DENVER (CBS4) – The mission of The Denver Hospice is to help the terminally ill die with dignity. But for seven months now, the dying have been helping the living see.
In May, The Denver Hospice started a partnership with the Rocky Mountain Lions Eye Bank. So far, 44 patients have donated their corneas. With their gift, they are fighting blindness worldwide.
Ten years ago, Margaret McDonald started losing her vision. She is a pianist, a performer and an Associate Professor of Collaborative Piano at the University of Colorado Boulder, but an eye disease nearly took it all away.
“Everything started becoming blurry in just a few days,” McDonald told CBS4 Health Specialist Kathy Walsh.
McDonald had keratoconus, thinning of her corneas. Her right eye, in particular, started bulging.
“The days became very difficult because I couldn’t see my music, and it just got worse and worse,” said McDonald.
In 2013, a corneal transplant restored McDonald’s vision.
“It’s still pretty unbelievable to me that I have another person’s cornea here,” McDonald said. “This person by making that decision, you know, gave me my life back really.”
Craig Myers did the same for a woman in the United Kingdom.
“Craig was a very giving person,” said Dana Myers, Craig’s widow.

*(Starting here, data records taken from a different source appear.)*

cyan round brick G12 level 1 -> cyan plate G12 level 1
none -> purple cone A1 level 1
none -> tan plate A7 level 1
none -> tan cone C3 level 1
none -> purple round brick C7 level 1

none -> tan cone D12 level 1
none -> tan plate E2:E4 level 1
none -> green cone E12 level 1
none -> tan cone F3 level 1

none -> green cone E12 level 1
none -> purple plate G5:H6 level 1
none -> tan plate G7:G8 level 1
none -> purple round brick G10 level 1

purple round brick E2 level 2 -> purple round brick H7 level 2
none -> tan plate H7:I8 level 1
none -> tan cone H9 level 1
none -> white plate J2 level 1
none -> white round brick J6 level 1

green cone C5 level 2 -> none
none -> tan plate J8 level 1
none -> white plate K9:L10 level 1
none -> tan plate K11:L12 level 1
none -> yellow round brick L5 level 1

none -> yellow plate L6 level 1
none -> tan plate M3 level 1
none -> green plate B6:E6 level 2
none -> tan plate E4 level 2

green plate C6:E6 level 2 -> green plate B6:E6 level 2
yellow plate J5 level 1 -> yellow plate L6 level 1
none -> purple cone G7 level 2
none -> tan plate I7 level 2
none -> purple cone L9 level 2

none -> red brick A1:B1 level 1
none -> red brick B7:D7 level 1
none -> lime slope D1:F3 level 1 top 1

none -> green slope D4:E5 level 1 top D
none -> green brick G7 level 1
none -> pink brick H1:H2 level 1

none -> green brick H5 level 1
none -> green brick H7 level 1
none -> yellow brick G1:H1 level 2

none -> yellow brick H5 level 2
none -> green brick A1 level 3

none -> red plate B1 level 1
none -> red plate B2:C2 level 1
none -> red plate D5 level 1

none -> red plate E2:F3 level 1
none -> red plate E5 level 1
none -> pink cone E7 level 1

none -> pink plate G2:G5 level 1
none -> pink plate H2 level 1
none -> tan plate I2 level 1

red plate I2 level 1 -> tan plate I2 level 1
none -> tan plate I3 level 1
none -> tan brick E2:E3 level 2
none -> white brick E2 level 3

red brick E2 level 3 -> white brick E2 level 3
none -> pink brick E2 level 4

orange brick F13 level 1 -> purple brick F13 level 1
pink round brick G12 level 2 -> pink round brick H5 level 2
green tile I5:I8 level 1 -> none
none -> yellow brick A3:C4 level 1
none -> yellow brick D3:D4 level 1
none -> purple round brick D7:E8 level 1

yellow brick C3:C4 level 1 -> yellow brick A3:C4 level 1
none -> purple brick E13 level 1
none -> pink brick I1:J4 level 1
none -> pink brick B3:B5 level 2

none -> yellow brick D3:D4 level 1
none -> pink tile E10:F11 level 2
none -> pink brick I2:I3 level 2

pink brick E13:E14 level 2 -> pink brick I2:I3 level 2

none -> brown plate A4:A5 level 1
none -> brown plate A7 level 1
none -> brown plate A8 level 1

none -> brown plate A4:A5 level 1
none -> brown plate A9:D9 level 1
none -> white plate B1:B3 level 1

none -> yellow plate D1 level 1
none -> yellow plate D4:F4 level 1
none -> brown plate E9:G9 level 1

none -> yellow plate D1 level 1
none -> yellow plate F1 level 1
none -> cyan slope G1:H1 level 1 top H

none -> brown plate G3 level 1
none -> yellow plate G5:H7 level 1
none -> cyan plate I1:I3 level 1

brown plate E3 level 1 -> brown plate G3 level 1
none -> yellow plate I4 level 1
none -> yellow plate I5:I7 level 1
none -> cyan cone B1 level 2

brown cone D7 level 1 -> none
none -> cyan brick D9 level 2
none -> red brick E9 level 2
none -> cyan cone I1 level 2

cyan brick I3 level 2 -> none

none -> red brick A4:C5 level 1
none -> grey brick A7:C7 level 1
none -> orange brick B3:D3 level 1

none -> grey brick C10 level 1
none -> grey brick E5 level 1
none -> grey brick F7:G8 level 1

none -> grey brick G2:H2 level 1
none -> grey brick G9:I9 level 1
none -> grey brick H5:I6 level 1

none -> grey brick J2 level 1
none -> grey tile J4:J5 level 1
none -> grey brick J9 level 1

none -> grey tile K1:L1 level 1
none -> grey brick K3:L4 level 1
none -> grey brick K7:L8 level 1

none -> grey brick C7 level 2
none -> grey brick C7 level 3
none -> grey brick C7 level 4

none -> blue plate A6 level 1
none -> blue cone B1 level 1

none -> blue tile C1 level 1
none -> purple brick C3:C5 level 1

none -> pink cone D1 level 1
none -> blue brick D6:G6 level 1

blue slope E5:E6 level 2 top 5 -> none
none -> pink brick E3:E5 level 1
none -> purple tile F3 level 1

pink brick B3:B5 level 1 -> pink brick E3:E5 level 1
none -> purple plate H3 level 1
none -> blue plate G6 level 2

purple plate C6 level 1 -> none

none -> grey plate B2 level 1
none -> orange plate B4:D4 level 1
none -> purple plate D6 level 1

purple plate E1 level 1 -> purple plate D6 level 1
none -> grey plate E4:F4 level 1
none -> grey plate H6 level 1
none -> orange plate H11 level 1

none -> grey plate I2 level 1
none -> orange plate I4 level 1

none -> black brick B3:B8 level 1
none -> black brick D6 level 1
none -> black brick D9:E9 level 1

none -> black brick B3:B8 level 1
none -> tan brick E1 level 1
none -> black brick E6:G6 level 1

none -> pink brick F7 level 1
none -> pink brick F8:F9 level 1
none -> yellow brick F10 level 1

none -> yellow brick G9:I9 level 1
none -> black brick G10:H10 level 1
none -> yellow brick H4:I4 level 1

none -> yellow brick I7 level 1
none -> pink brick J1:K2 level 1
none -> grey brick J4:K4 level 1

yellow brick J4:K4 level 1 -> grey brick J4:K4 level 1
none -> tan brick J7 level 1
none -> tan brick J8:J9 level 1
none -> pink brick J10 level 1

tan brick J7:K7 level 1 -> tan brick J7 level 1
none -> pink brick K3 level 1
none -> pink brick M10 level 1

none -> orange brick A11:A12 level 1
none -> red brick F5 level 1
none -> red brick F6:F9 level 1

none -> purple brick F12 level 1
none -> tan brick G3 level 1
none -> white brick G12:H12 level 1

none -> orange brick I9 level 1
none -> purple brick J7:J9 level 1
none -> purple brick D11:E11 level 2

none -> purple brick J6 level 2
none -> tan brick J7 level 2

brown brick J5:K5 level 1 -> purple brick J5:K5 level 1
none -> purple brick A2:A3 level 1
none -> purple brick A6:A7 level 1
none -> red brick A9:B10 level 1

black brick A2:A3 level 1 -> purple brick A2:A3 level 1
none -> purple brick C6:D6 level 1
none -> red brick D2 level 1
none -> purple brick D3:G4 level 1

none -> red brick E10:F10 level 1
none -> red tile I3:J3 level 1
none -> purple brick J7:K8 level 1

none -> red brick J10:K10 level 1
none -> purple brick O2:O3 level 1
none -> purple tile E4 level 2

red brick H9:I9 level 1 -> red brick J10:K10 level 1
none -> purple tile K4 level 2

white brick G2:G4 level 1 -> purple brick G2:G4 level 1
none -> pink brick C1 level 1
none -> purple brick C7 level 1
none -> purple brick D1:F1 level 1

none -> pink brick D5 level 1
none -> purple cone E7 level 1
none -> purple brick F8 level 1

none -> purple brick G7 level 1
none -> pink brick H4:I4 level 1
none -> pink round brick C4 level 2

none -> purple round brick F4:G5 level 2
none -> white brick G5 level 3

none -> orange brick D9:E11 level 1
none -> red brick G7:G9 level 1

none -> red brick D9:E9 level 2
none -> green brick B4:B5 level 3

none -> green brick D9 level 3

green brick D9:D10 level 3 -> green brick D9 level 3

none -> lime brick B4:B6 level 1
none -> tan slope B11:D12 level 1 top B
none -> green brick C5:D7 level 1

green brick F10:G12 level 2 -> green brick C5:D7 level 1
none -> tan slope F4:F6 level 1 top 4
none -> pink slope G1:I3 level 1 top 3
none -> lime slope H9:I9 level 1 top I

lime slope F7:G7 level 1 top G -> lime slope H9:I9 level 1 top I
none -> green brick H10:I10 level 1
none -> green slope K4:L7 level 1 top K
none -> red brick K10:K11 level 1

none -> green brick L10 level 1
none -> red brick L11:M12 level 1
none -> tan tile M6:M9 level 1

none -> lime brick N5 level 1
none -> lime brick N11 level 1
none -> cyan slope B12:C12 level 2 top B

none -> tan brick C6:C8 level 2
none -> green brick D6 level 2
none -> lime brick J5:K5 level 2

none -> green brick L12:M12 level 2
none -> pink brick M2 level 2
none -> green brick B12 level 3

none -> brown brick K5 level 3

Craig died at The Denver Hospice in July 2018. He was one of the first patients there to donate his corneas under a new partnership with the Rocky Mountain Lions Eye Bank. His gift gives Dana comfort.
“I absolutely can’t imagine not being able to see so, thank God, someone’s vision was restored by what he donated,” she said.
Since May, 44 patients at The Denver Hospice have donated. Seventeen donations have gone to Colorado, one to California, two to Alabama, two to South Dakota and two to Florida.
One donation was sent to Egypt, eight to the United Kingdom and three to Ireland.
Because 68 percent of Coloradans have signed up to be organ donors, there is no waiting list in Colorado for a corneal transplant.
In our caring state, even in dying, people are helping the living.